Citation
Alexander, J., Bache, K., Chase, J., Freyman, C., Roessner, J. D., & Smyth, P. (2013, 8 July-1 August). An exploratory study of interdisciplinarity and breakthrough ideas. Paper presented at the Portland International Conference on Management of Engineering & Technology (PICMET ’13), San Jose, CA.
Abstract
Interdisciplinary research, defined as work which combines theories, methods, tools and concepts from multiple specialized knowledgebases, is often treated as proxy for research which is likely to be “transformative.” This treatment presumes that the novel combination of ideas from multiple disciplines has a high probability of generating “breakthrough” insights, which in turn will lead to significant discoveries and innovations. We conduct an exploratory study to understand how to measure the degree of interdisciplinarity involved in novel, significant research fields, and how those measures capture the integration of disparate ideas in novel configurations.

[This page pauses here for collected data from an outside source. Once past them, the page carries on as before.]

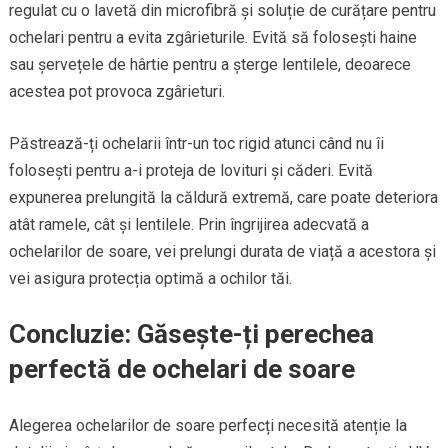
regulat cu o lavetă din microfibră și soluție de curățare pentru
ochelari pentru a evita zgârieturile. Evită să folosești haine
sau șervețele de hârtie pentru a șterge lentilele, deoarece
acestea pot provoca zgârieturi.
Păstrează-ți ochelarii într-un toc rigid atunci când nu îi
folosești pentru a-i proteja de lovituri și căderi. Evită
expunerea prelungită la căldură extremă, care poate deteriora
atât ramele, cât și lentilele. Prin îngrijirea adecvată a
ochelarilor de soare, vei prelungi durata de viață a acestora și
vei asigura protecția optimă a ochilor tăi.
Concluzie: Găsește-ți perechea
perfectă de ochelari de soare
Alegerea ochelarilor de soare perfecți necesită atenție la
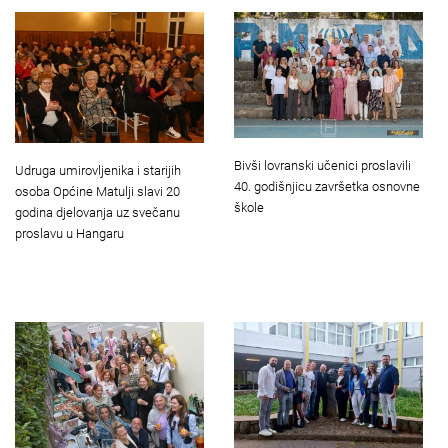
Bivši lovranski učenici proslavili
Udruga umirovljenika i starijih
40. godišnjicu završetka osnovne
osoba Općine Matulji slavi 20
škole
godina djelovanja uz svečanu
proslavu u Hangaru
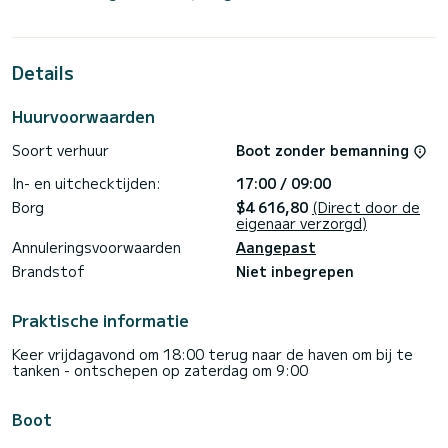
bootcapaciteit van 10 personen. Met een totale lengte van
14 meter is hij uw beste bondgenoot voor een
buitengewone vakantie op het water in de omgeving van
Cannigione
Details
Deze Nautitech 46 Fly is uitgerust met 4 badkamers met
douche.
Huurvoorwaarden
Het heeft de volgende apparatuur: Autopilot, Hekdouche,
Soort verhuur
Boot zonder bemanning
Watermaker, < b> >Lucht airconditioning, Elektrische lier.
In- en uitchecktijden:
17:00 / 09:00
Neem contact met ons op voor een offerte, u wordt
begeleid door een SamBoat-expert voor uw
Borg
$4 616,80
(Direct door de
eigenaar verzorgd)
Annuleringsvoorwaarden
Aangepast
Brandstof
Niet inbegrepen
Praktische informatie
Keer vrijdagavond om 18:00 terug naar de haven om bij te
tanken - ontschepen op zaterdag om 9:00
Boot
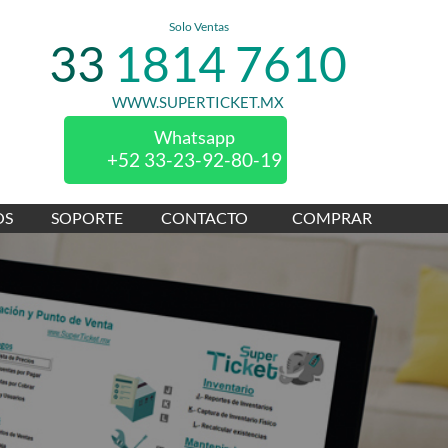
Solo Ventas
33
1814
7610
WWW.SUPERTICKET.MX
Whatsapp
+52 33-23-92-80-19
OS
SOPORTE
CONTACTO
COMPRAR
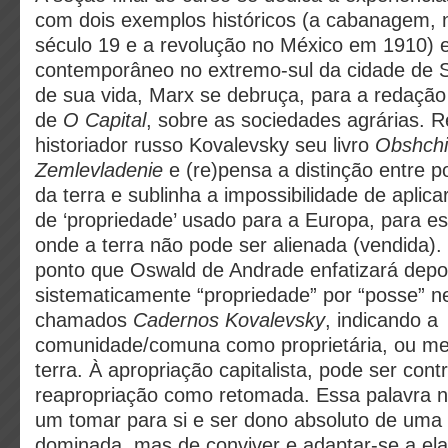
com dois exemplos históricos (a cabanagem, n
século 19 e a revolução no México em 1910) 
contemporâneo no extremo-sul da cidade de S
de sua vida, Marx se debruça, para a redaçã
de
O
Capital
, sobre as sociedades agrárias. 
historiador russo Kovalevsky seu livro
Obshch
Zemlevladenie
e (re)pensa a distinção entre 
da terra e sublinha a impossibilidade de apli
de ‘propriedade’ usado para a Europa, para e
onde a terra não pode ser alienada (vendida)
ponto que Oswald de Andrade enfatizará depo
sistematicamente “propriedade” por “posse” n
chamados
Cadernos Kovalevsky
, indicando a
comunidade/comuna como proprietária, ou mel
terra. À apropriação capitalista, pode ser cont
reapropriação como retomada. Essa palavra nã
um tomar para si e ser dono absoluto de uma 
dominada, mas de conviver e adaptar-se a el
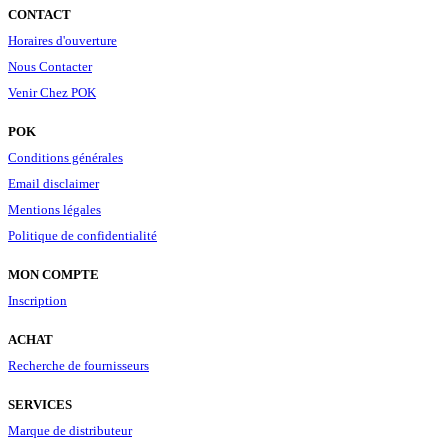
CONTACT
Horaires d'ouverture
Nous Contacter
Venir Chez POK
POK
Conditions générales
Email disclaimer
Mentions légales
Politique de confidentialité
MON COMPTE
Inscription
ACHAT
Recherche de fournisseurs
SERVICES
Marque de distributeur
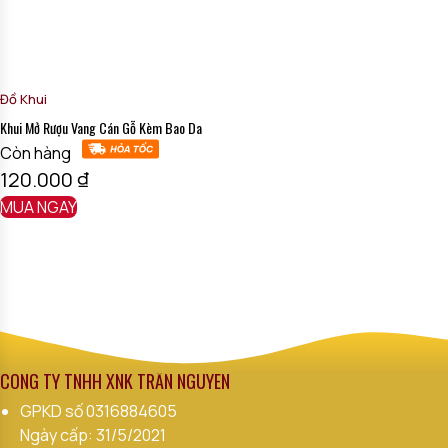
Đồ Khui
Khui Mở Rượu Vang Cán Gỗ Kèm Bao Da
Còn hàng
120.000
₫
MUA NGAY
CÔNG TY TNHH XNK TRẦN NGUYÊN
GPKD số
0316884605
Ngày cấp: 31/5/2021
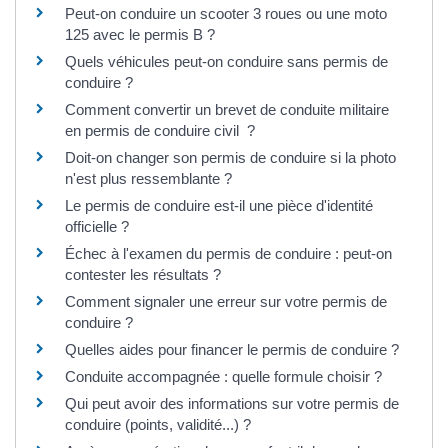
Peut-on conduire un scooter 3 roues ou une moto
125 avec le permis B ?
Quels véhicules peut-on conduire sans permis de
conduire ?
Comment convertir un brevet de conduite militaire
en permis de conduire civil ?
Doit-on changer son permis de conduire si la photo
n'est plus ressemblante ?
Le permis de conduire est-il une pièce d'identité
officielle ?
Échec à l'examen du permis de conduire : peut-on
contester les résultats ?
Comment signaler une erreur sur votre permis de
conduire ?
Quelles aides pour financer le permis de conduire ?
Conduite accompagnée : quelle formule choisir ?
Qui peut avoir des informations sur votre permis de
conduire (points, validité...) ?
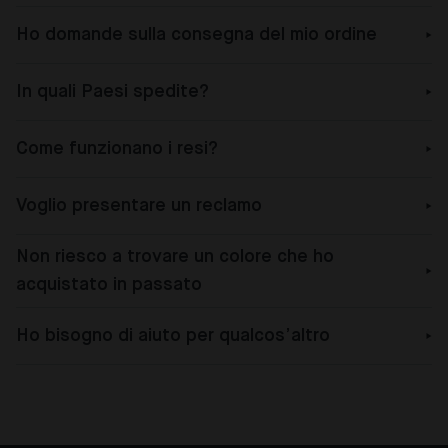
Ho domande sulla consegna del mio ordine
In quali Paesi spedite?
Come funzionano i resi?
Voglio presentare un reclamo
Non riesco a trovare un colore che ho
acquistato in passato
Ho bisogno di aiuto per qualcos’altro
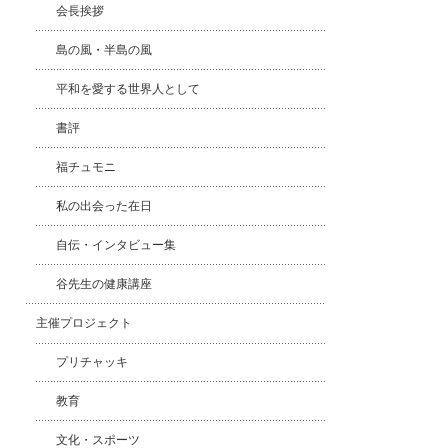
会長挨拶
島の風・半島の風
平和を愛する世界人として
書評
福チュモニ
私の出会った在日
自伝・インタビュー集
谷先生の健康講座
主催プロジェクト
プリチャッキ
教育
文化・スポーツ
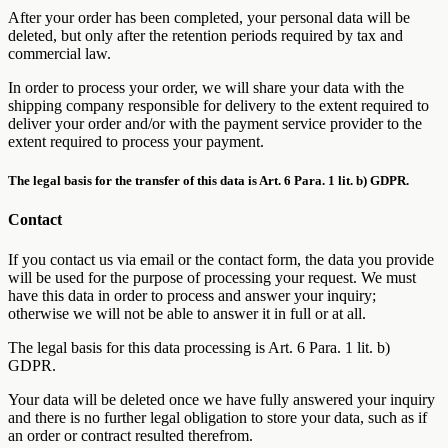
After your order has been completed, your personal data will be
deleted, but only after the retention periods required by tax and
commercial law.
In order to process your order, we will share your data with the
shipping company responsible for delivery to the extent required to
deliver your order and/or with the payment service provider to the
extent required to process your payment.
The legal basis for the transfer of this data is Art. 6 Para. 1 lit. b) GDPR.
Contact
If you contact us via email or the contact form, the data you provide
will be used for the purpose of processing your request. We must
have this data in order to process and answer your inquiry;
otherwise we will not be able to answer it in full or at all.
The legal basis for this data processing is Art. 6 Para. 1 lit. b)
GDPR.
Your data will be deleted once we have fully answered your inquiry
and there is no further legal obligation to store your data, such as if
an order or contract resulted therefrom.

Our approach is to examine research fields recognized as “breakthroughs” in their domains, such as tissue engineering and DNA microarrays, and “measure” the interdisciplinarity of the ideas embedded in those research areas in three ways: the Porter-Rafols integration score, a measure of the “topical diversity” of the papers using the method proposed by Newman et al., and hand-coded assessments by informed human reviewers. The results provide promising into the relative capabilities of bibliometrics and text analytics for assessing interdisciplinarity, and also examine more closely whether the characteristics of interdisciplinary research make
that research more likely to produce scientific and technical breakthroughs.